Le souvenir encore vif de la crise de 2018

La référence à 2018 revient systématiquement dans les discussions autour de cette nouvelle polémique. À l’époque, le mouvement de boycott avait provoqué un choc majeur pour Centrale Danone. L’entreprise avait enregistré des pertes estimées à près de 178 millions d’euros de chiffre d’affaires, tandis que les effets de la crise s’étaient prolongés durant plusieurs mois avec une baisse durable des ventes.

Face à cette situation, le groupe avait adopté plusieurs mesures destinées à restaurer la confiance des consommateurs. Parmi elles figurait la commercialisation de briques de lait d’un litre au prix coûtant ainsi qu’une révision de certaines orientations commerciales. Malgré ces efforts, la période de turbulence avait marqué durablement l’entreprise, qui a finalement quitté la Bourse de Casablanca en 2022.

Aujourd’hui, la résurgence du boycott relance le débat sur les enseignements réellement tirés de cette crise. De nombreux consommateurs estiment que le retour à une politique de hausse tarifaire démontre que les changements opérés après 2018 n’ont pas modifié en profondeur l’approche de l’entreprise en matière de prix.

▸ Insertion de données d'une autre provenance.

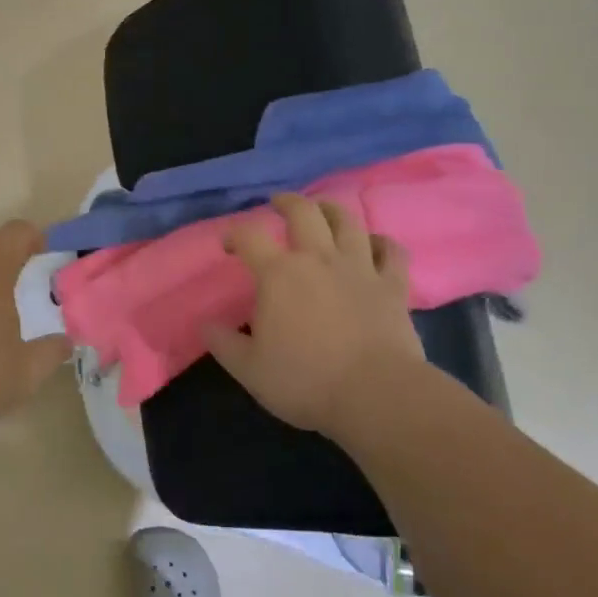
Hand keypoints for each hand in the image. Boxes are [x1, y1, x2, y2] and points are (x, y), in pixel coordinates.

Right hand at [203, 194, 427, 435]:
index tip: (229, 245)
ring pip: (348, 221)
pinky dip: (382, 242)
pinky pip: (391, 250)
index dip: (235, 234)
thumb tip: (204, 324)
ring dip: (332, 210)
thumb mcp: (250, 369)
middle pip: (303, 212)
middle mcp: (318, 259)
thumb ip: (223, 343)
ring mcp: (359, 268)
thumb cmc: (305, 381)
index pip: (250, 236)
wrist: (375, 394)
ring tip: (324, 211)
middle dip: (287, 202)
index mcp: (278, 274)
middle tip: (278, 204)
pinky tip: (374, 244)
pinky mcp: (393, 285)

Un manque de communication critiqué

La contestation actuelle est amplifiée par l’absence d’explications publiques de la part de Centrale Danone. À ce stade, l’entreprise n’a pas communiqué officiellement sur les raisons de ces nouvelles augmentations ni sur la montée des appels au boycott.

Cette discrétion alimente les critiques des défenseurs des droits des consommateurs, qui considèrent qu’une communication transparente aurait pu atténuer les tensions. Pour de nombreux observateurs, le silence de l’entreprise contribue à renforcer un sentiment de frustration déjà alimenté par les difficultés économiques rencontrées par une partie de la population.

Les partisans du boycott considèrent pour leur part que l’acte d’achat reste un levier de pression efficace. Selon eux, la mobilisation des consommateurs constitue un moyen direct d’exprimer leur opposition à des décisions commerciales perçues comme défavorables au pouvoir d’achat.

Les commerçants constatent déjà des changements

Sur le terrain, plusieurs commerçants affirment observer les premiers effets de cette polémique. Des vidéos largement relayées sur les réseaux sociaux montrent des épiciers présentant les nouvelles listes de prix ainsi que les factures reçues des fournisseurs. L’objectif est de démontrer que les augmentations proviennent du fabricant et non des détaillants.

À Meknès, un commerçant a indiqué constater une baisse de la demande pour certains produits de Centrale Danone, tandis que des produits concurrents enregistreraient un regain d’intérêt auprès des consommateurs. D’autres détaillants partagent des observations similaires et anticipent un impact négatif sur leurs ventes si le mouvement de boycott continue de gagner en ampleur.

Certains commerçants ont même affiché leur soutien aux consommateurs, estimant que les entreprises doivent assumer les conséquences de décisions tarifaires susceptibles d’accentuer les difficultés financières des ménages.

Les réseaux sociaux au cœur de la mobilisation

La nouvelle campagne de boycott se développe principalement sur les plateformes numériques, où les débats se multiplient autour du calendrier choisi pour ces augmentations. Certains internautes ont avancé que la hausse des prix est intervenue alors que l’attention du public était largement tournée vers la participation du Maroc à la Coupe du monde 2026, réduisant potentiellement la visibilité immédiate de la mesure.

D’autres rejettent toutefois cette interprétation et considèrent que cette concomitance relève simplement du hasard.

Quelle que soit l’origine de cette perception, les réseaux sociaux jouent une nouvelle fois un rôle central dans la diffusion des appels au boycott et dans la coordination des réactions des consommateurs. Huit ans après l’un des plus importants mouvements de contestation économique du pays, Centrale Danone se retrouve confrontée à une situation qui rappelle fortement une crise dont les répercussions continuent de marquer les mémoires.